- Directed by: Eldar Ryazanov
- Written by: Emil Braginsky Eldar Ryazanov
- Produced by: Mosfilm
- Starring: Yuri Nikulin Yevgeniy Yevstigneyev Olga Aroseva Georgi Burkov Andrei Mironov
- Cinematography: Nikolay Nemolyaev Genrey Abramyan
- Music by: Andrei Petrov
- Release date: 7 August 1972;
- Running time: 87 minutes
- Country: Soviet Union
- Language: Russian

= Grandads-Robbers =

Old Robbers (Старики́–разбо́йники, lit. "elderly bandits") is a 1972 Soviet crime comedy-drama by Eldar Ryazanov, filmed on Mosfilm. The movie title resembles the name of a Russian children's traditional yard game Cossacks-Robbers (казаки–разбойники).

==Plot==
In the twilight of his career, investigator Nikolai Sergeyevich Myachikov faces forced retirement to make way for the politically favored Yuri Proskudin. Unwilling to step aside, he is given one final month by his boss, Prosecutor Fedor Fedyaev, to prove his worth. Around the same time, Myachikov’s close friend, engineer Valentin Petrovich Vorobyov, also prepares to retire but decides to stay after a heartfelt farewell from his colleagues. Understanding Myachikov’s struggle, Vorobyov suggests they commit a “crime of the century” for Myachikov to heroically solve, securing his position by showing his boss that he can still effectively investigate complex crimes. Their first plot, the theft of a Rembrandt painting from a museum, goes awry when no one notices the painting’s absence. Disheartened but undeterred, Vorobyov then proposes they fake a robbery involving his neighbor, Anna Pavlovna, a bank courier. However, when Vorobyov falls ill, Myachikov attempts the heist solo, only to encounter a real thief and lose the stolen money.

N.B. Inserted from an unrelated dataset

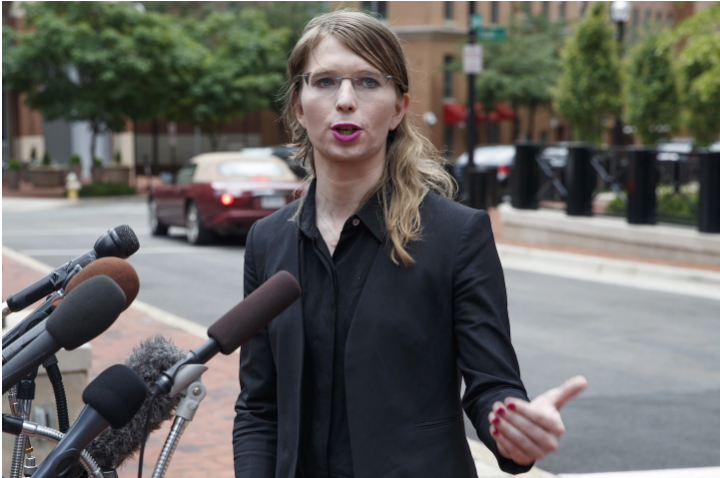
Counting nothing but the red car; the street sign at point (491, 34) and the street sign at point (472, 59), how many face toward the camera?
2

In an effort to recover the lost cash and avoid suspicion, Myachikov sells off his belongings but remains short of the total amount. Anna Pavlovna, growing suspicious, accuses him of embezzlement, though only Vorobyov understands his friend's intentions and offers him his life savings with the plea, "Let’s live and die honestly." As Myachikov’s world unravels, Fedyaev begins to sense his genuine struggle but still doubts the full truth. In a final act of integrity, Myachikov “arrests” himself, retreating into a dream of a court where justice prevails. The film concludes with him leaving the police station one snowy evening, where Anna and Vorobyov are waiting for him. Together, they walk into the snowy night, reflecting a quiet acceptance of friendship, honesty, and an imperfect resolution.